Problem statement
For the entries that follow, produce an exact copy with no pictures in it.

[Items from a dataset]
•••

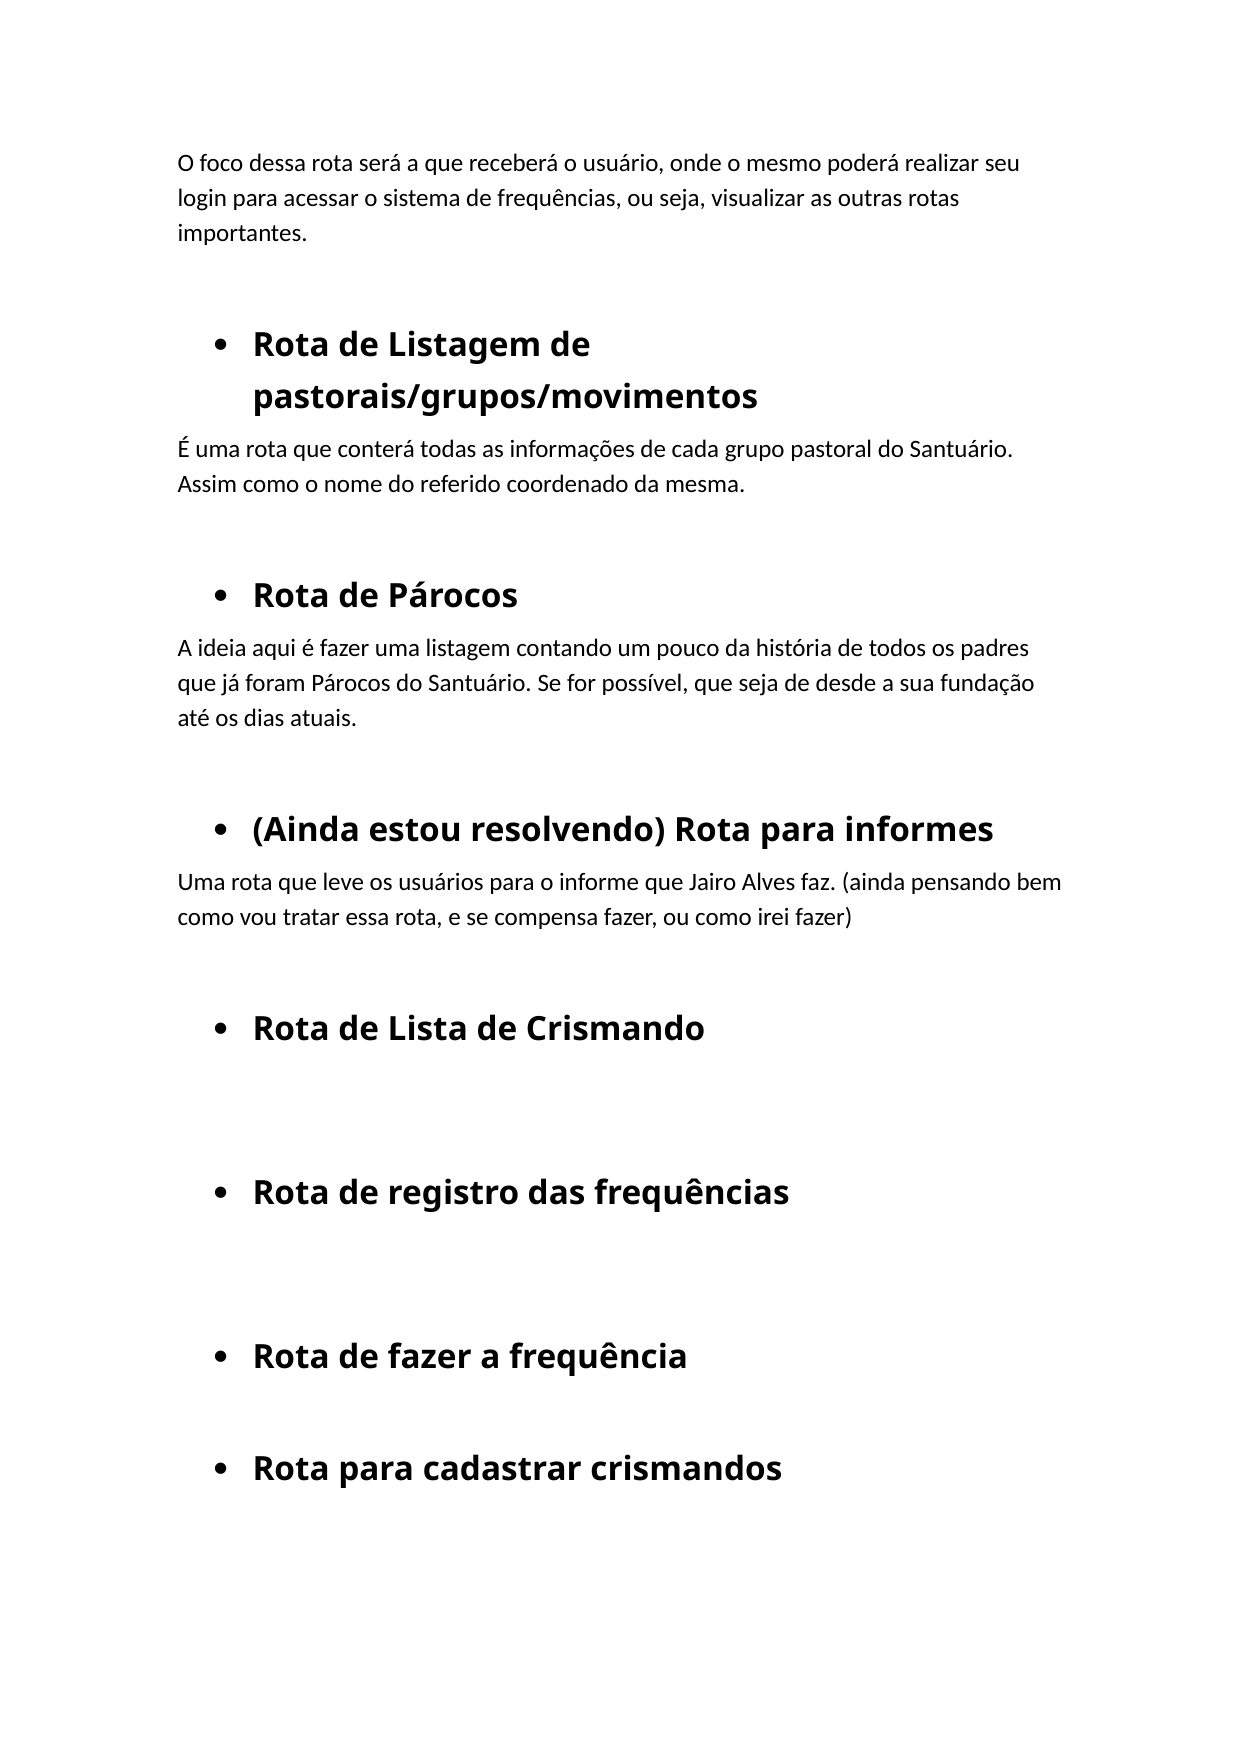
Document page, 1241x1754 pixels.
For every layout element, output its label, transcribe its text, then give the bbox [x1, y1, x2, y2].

text É uma rota que conterá todas as informações de cada grupo pastoral do Santuário. Assim como o nome do referido coordenado da mesma. [177, 434, 1063, 499]
subtitle Rota para cadastrar crismandos [215, 1444, 1063, 1490]
text A ideia aqui é fazer uma listagem contando um pouco da história de todos os padres que já foram Párocos do Santuário. Se for possível, que seja de desde a sua fundação até os dias atuais. [177, 632, 1063, 733]
text Uma rota que leve os usuários para o informe que Jairo Alves faz. (ainda pensando bem como vou tratar essa rota, e se compensa fazer, ou como irei fazer) [177, 866, 1063, 932]
subtitle Rota de registro das frequências [215, 1168, 1063, 1214]
subtitle Rota de fazer a frequência [215, 1332, 1063, 1378]
subtitle Rota de Listagem de pastorais/grupos/movimentos [215, 321, 1063, 418]
subtitle Rota de Párocos [215, 572, 1063, 617]
subtitle Rota de Lista de Crismando [215, 1005, 1063, 1050]
text O foco dessa rota será a que receberá o usuário, onde o mesmo poderá realizar seu login para acessar o sistema de frequências, ou seja, visualizar as outras rotas importantes. [177, 148, 1063, 248]
subtitle (Ainda estou resolvendo) Rota para informes [215, 806, 1063, 851]
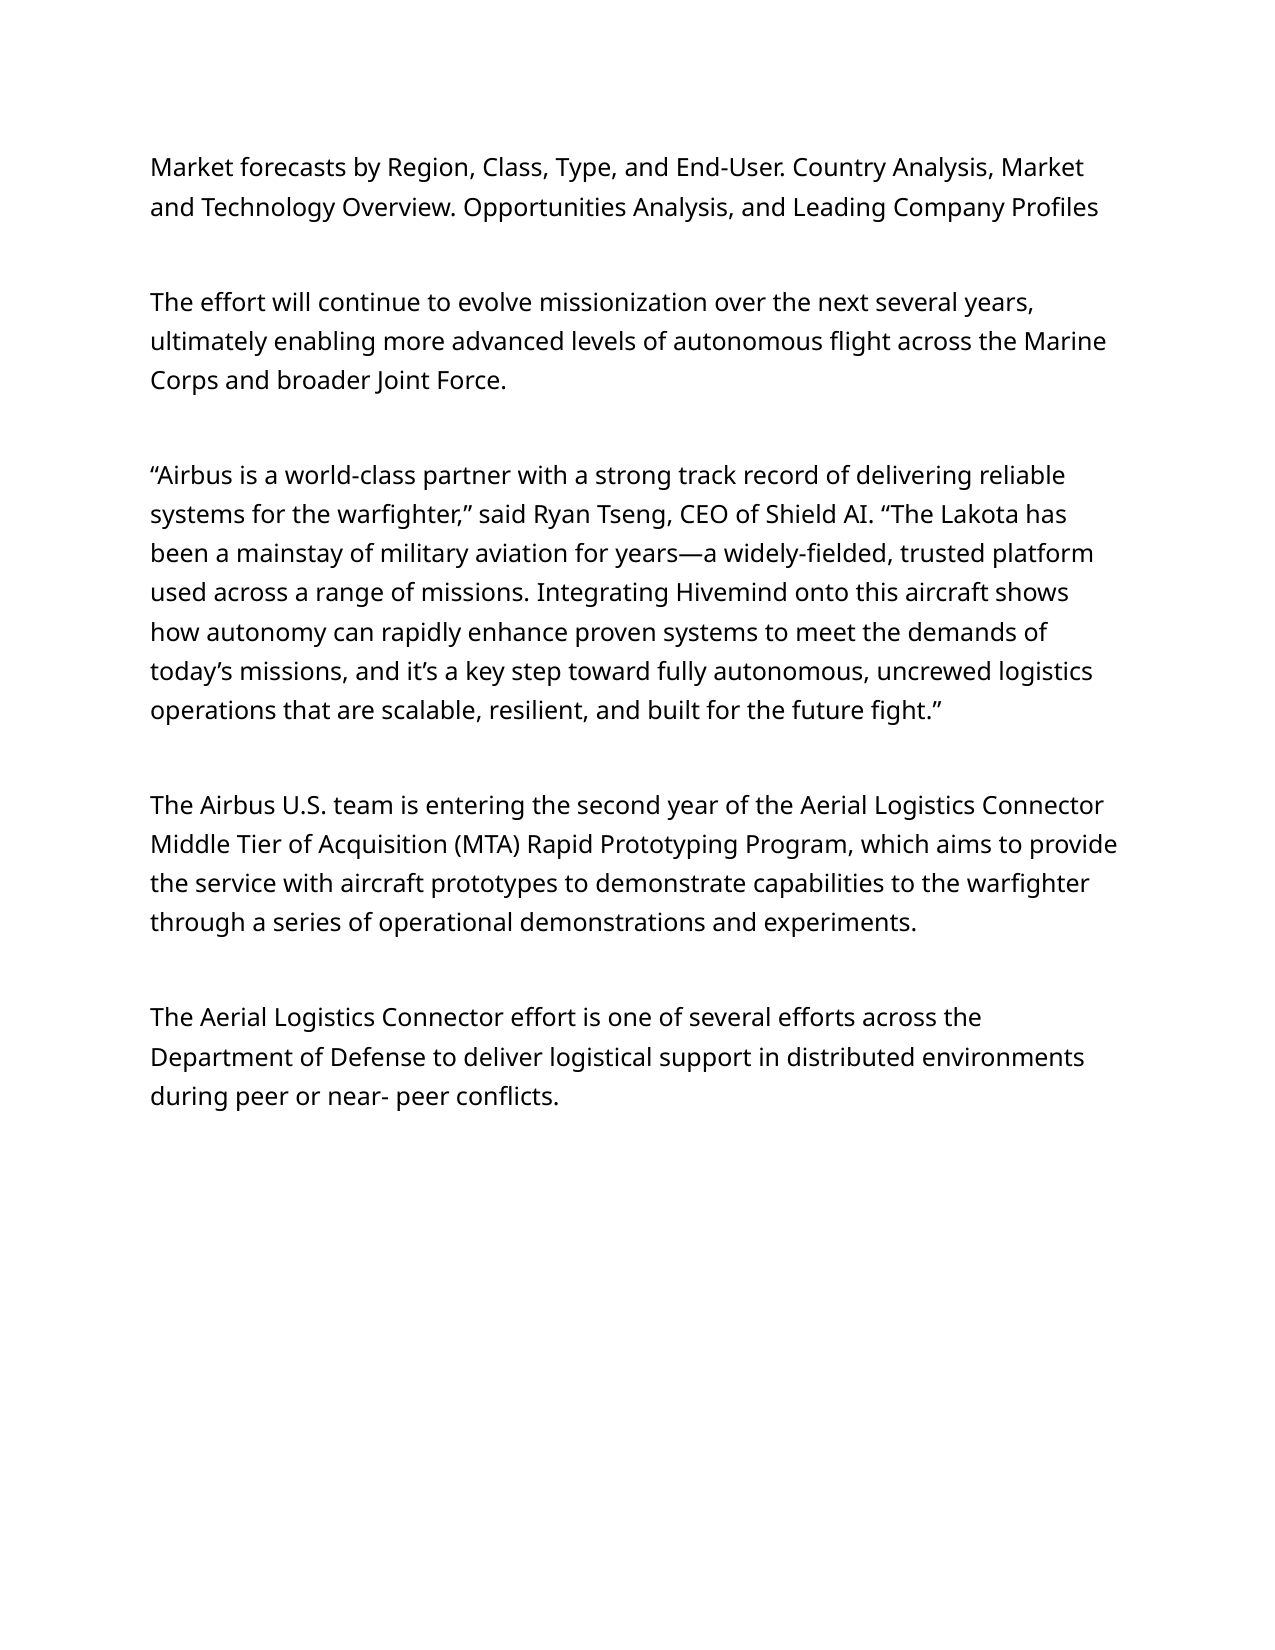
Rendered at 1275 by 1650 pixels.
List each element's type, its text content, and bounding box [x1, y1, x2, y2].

•••

Answer to the problem
Document page, 1241x1754 pixels.
For every layout element, output its label, transcribe its text, then give the bbox [x1, y1, x2, y2].

text É uma rota que conterá todas as informações de cada grupo pastoral do Santuário. Assim como o nome do referido coordenado da mesma. [177, 434, 1063, 499]
subtitle Rota para cadastrar crismandos [215, 1444, 1063, 1490]
text A ideia aqui é fazer uma listagem contando um pouco da história de todos os padres que já foram Párocos do Santuário. Se for possível, que seja de desde a sua fundação até os dias atuais. [177, 632, 1063, 733]
text Uma rota que leve os usuários para o informe que Jairo Alves faz. (ainda pensando bem como vou tratar essa rota, e se compensa fazer, ou como irei fazer) [177, 866, 1063, 932]
subtitle Rota de registro das frequências [215, 1168, 1063, 1214]
subtitle Rota de fazer a frequência [215, 1332, 1063, 1378]
subtitle Rota de Listagem de pastorais/grupos/movimentos [215, 321, 1063, 418]
subtitle Rota de Párocos [215, 572, 1063, 617]
subtitle Rota de Lista de Crismando [215, 1005, 1063, 1050]
text O foco dessa rota será a que receberá o usuário, onde o mesmo poderá realizar seu login para acessar o sistema de frequências, ou seja, visualizar as outras rotas importantes. [177, 148, 1063, 248]
subtitle (Ainda estou resolvendo) Rota para informes [215, 806, 1063, 851]
Rendered at 1275 by 1650 pixels.
List each element's type, its text content, and bounding box [x1, y1, x2, y2].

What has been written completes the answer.